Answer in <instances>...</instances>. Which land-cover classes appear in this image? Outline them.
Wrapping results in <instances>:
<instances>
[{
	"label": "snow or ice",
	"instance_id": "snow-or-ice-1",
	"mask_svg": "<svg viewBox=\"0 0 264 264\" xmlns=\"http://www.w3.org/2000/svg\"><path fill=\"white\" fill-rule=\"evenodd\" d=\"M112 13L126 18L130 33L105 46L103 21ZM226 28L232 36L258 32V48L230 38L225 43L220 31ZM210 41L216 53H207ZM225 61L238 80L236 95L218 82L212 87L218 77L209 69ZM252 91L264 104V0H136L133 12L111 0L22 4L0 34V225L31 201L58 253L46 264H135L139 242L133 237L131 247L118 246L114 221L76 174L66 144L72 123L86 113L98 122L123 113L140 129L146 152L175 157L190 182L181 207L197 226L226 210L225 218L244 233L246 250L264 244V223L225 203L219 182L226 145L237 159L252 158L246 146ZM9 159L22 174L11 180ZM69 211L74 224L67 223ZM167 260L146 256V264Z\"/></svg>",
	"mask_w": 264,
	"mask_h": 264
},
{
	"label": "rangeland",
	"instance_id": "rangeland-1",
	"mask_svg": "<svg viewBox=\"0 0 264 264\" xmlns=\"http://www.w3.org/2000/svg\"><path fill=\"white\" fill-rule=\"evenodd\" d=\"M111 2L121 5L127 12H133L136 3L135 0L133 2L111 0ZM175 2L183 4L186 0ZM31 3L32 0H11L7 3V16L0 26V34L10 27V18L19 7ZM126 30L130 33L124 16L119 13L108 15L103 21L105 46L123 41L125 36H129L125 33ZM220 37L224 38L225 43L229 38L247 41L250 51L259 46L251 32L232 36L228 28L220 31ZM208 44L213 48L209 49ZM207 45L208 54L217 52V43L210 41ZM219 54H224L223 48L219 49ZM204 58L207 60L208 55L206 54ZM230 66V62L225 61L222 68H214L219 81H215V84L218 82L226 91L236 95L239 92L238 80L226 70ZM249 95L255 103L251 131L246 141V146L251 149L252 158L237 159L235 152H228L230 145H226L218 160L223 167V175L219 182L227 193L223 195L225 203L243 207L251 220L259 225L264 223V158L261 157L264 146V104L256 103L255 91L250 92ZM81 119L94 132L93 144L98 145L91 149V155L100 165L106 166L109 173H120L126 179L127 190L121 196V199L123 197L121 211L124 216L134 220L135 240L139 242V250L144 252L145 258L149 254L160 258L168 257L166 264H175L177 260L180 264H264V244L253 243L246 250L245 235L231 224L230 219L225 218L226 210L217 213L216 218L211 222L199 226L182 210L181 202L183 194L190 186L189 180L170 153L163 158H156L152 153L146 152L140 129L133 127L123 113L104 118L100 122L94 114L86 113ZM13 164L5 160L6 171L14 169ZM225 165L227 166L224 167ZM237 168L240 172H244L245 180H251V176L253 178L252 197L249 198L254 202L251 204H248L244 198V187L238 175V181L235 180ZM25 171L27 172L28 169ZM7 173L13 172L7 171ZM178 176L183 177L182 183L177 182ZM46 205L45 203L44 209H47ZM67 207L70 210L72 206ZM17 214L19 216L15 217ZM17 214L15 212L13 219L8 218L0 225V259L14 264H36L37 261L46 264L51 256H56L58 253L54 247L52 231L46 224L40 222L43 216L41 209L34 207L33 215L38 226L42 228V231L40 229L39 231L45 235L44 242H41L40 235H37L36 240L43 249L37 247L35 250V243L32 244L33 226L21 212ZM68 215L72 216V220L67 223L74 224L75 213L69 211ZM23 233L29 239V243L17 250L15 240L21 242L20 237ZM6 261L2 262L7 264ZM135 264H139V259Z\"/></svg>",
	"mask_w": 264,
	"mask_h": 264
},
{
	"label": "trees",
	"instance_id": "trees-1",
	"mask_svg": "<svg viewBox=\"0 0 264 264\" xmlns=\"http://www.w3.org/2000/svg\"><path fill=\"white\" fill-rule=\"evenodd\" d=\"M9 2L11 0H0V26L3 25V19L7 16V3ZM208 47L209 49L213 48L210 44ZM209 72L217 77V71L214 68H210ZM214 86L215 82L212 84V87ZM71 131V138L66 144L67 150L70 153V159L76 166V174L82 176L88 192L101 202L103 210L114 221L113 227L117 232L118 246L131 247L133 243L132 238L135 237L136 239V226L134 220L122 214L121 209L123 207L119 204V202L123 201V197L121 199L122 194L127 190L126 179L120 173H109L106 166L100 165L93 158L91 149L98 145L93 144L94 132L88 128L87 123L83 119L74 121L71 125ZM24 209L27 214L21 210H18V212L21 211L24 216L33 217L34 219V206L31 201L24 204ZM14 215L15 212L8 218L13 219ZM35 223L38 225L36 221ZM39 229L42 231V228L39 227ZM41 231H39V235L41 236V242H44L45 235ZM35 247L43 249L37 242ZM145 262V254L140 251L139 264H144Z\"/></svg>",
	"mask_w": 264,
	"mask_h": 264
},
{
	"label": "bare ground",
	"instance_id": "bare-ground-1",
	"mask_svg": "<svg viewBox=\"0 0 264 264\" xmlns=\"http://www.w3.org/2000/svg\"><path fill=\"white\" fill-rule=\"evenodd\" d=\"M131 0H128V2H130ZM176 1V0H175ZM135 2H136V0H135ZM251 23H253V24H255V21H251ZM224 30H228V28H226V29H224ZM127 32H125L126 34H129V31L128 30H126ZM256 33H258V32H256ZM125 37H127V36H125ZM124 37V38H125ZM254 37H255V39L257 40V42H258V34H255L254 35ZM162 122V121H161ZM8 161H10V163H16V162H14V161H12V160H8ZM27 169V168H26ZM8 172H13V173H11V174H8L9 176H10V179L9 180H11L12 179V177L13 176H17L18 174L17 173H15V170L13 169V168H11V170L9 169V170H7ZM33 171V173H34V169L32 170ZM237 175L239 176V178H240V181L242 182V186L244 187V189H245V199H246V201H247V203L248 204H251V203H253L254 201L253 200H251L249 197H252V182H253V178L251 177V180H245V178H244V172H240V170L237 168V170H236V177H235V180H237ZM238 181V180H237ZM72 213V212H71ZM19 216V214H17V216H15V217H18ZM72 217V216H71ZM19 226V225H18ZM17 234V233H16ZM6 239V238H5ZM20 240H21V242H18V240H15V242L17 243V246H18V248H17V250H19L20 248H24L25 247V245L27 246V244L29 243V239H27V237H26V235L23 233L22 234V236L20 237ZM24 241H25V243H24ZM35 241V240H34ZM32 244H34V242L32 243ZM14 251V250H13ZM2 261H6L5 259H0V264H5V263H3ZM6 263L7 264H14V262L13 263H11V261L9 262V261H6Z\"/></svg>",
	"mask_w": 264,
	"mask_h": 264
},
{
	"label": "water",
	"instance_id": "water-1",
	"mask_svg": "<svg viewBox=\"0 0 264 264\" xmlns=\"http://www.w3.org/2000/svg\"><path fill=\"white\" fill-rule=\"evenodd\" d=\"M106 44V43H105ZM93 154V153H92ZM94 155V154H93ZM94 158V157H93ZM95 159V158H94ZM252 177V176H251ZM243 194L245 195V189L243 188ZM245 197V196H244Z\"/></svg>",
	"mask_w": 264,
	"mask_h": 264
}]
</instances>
--
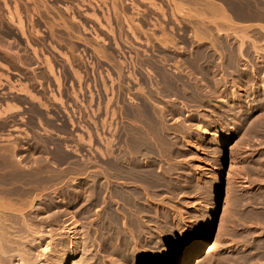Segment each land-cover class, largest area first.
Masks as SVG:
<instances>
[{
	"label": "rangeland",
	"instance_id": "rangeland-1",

» Stated task
Extract every line of the data above that contains the string "label", and reproduce each such line verbatim in its original order.

» Exercise answer
	"label": "snow or ice",
	"label": "rangeland",
	"label": "trees",
	"label": "bare ground",
	"label": "water",
	"label": "rangeland",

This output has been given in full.